Sounds like you're right and we should revert the commit mentioned above, problem is: I specifically remember that commit fixing a problem we were having (just can't remember which one it was).
— Reply to this email directly or view it on GitHub https://github.com/fedora-infra/mirrormanager2/issues/131#issuecomment-141440603 .
On Fri, Sep 18, 2015 at 06:39:43AM -0700, Matt Domsch wrote:
It was a hack because millions of directory entries times tens of hundreds of files was way too slow to query. Hence the hacks too to keep only a few most recently updated files in the directories with lots of RPMs and .html files.
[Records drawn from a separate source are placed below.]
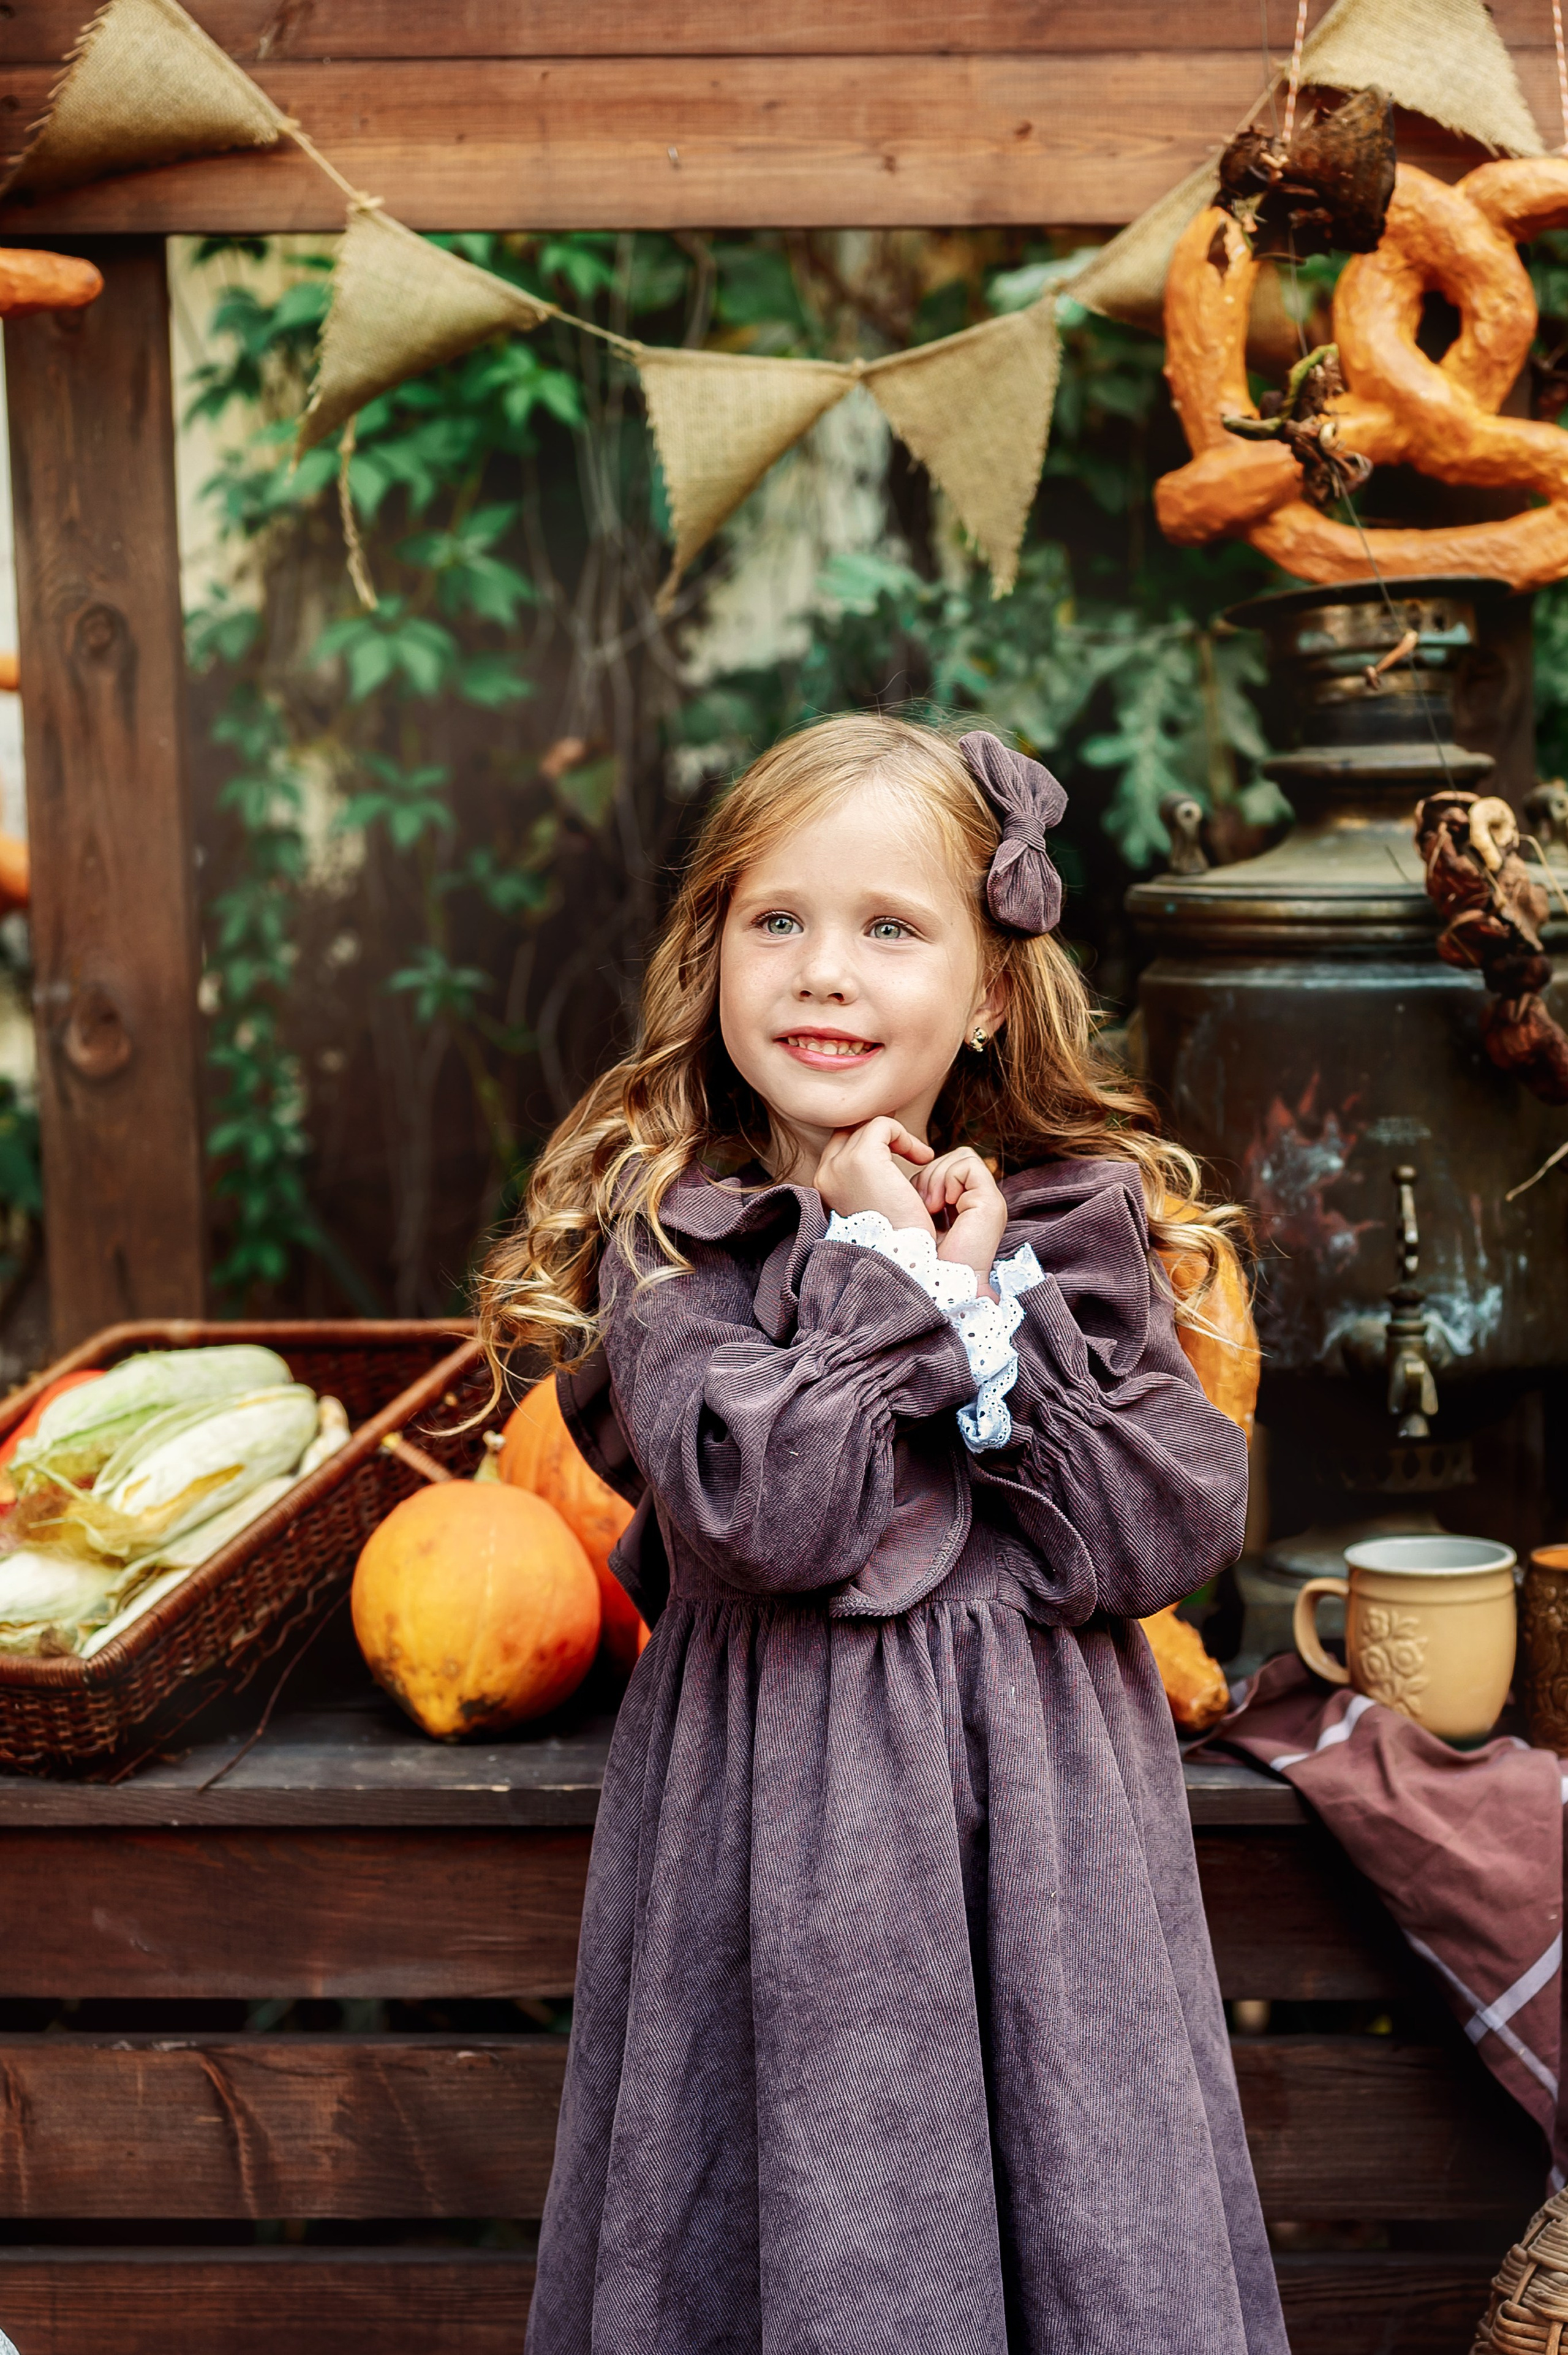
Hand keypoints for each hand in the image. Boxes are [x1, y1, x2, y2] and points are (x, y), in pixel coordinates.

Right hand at [815, 1118, 935, 1235]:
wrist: (901, 1261)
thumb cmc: (895, 1239)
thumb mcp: (873, 1205)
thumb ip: (868, 1180)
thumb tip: (884, 1152)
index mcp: (824, 1187)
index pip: (840, 1144)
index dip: (868, 1137)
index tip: (897, 1142)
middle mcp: (825, 1173)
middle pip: (851, 1130)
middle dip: (881, 1131)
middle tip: (908, 1140)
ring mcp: (840, 1165)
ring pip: (868, 1126)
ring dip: (898, 1137)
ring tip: (921, 1157)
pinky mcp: (862, 1160)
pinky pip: (883, 1126)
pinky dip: (905, 1137)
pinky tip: (922, 1158)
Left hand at [914, 1147, 1007, 1295]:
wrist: (933, 1286)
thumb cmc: (916, 1256)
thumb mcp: (916, 1217)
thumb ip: (921, 1194)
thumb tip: (913, 1169)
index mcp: (965, 1207)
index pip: (947, 1170)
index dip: (925, 1178)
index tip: (914, 1203)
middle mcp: (980, 1202)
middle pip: (954, 1159)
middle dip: (930, 1174)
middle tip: (923, 1204)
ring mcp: (988, 1201)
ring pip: (961, 1157)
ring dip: (937, 1177)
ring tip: (931, 1207)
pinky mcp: (990, 1202)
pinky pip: (967, 1165)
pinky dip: (948, 1180)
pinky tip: (941, 1206)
I wonder if we could move the hack to be a @property
of the object.
Food for thoughts :)
I had a look at the code and the d.files
pickle is filled in by umdl and read by the crawler.
Unfortunately I also do not remember why you changed the code to be like it is now. I remember that it crashed in some cases but not why. So we need to revert the commit and probably add a check if d.files
is empty so that we cannot loop over it.
FTR, the original PR: https://github.com/fedora-infra/mirrormanager2/pull/107
Thanks for finding the original PR. I have not reverted the commits from that PR but changed the code so that it now uses the dict again. I will update this issue tomorrow after having tested my changes.
@adrianreber if you changes are working, don't forget to make a PR so that we can make a release :)
This has been fixed in #138
@pypingou your commit ced912addae7e407536a4696a6d9676eb0135d1e broke HTTP crawling. Most directories are now skipped. I have seen this now on multiple hosts but was only able to track it down today. This needs to be reverted and the problem which this tried to fix needs to be fixed in some other way.
An up to date host which does only provide HTTP for scanning has only the following directories listed as up to date. Only repodata directories and no directories with actual content.